• [WHAT IS REQUIRED]:
Copy out, from the data below, each line in which the word "Sauber" occurs.

----- DATA EXTRACTS -----

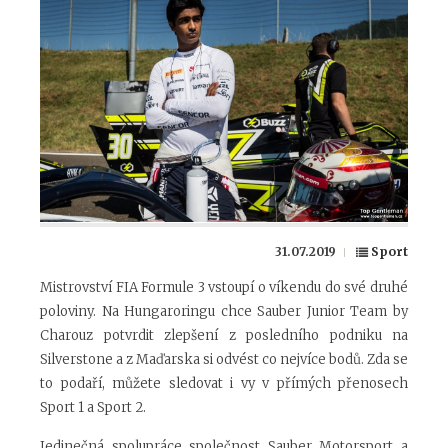
31.07.2019
Sport
Mistrovství FIA Formule 3 vstoupí o víkendu do své druhé
poloviny. Na Hungaroringu chce Sauber Junior Team by
Charouz potvrdit zlepšení z posledního podniku na
Silverstone a z Maďarska si odvést co nejvíce bodů. Zda se
to podaří, můžete sledovat i vy v přímých přenosech
Sport 1 a Sport 2.
Jedinečná spolupráce společnost Sauber Motorsport a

-----

• [ANSWER BELOW]:
poloviny. Na Hungaroringu chce Sauber Junior Team by
Jedinečná spolupráce společnost Sauber Motorsport a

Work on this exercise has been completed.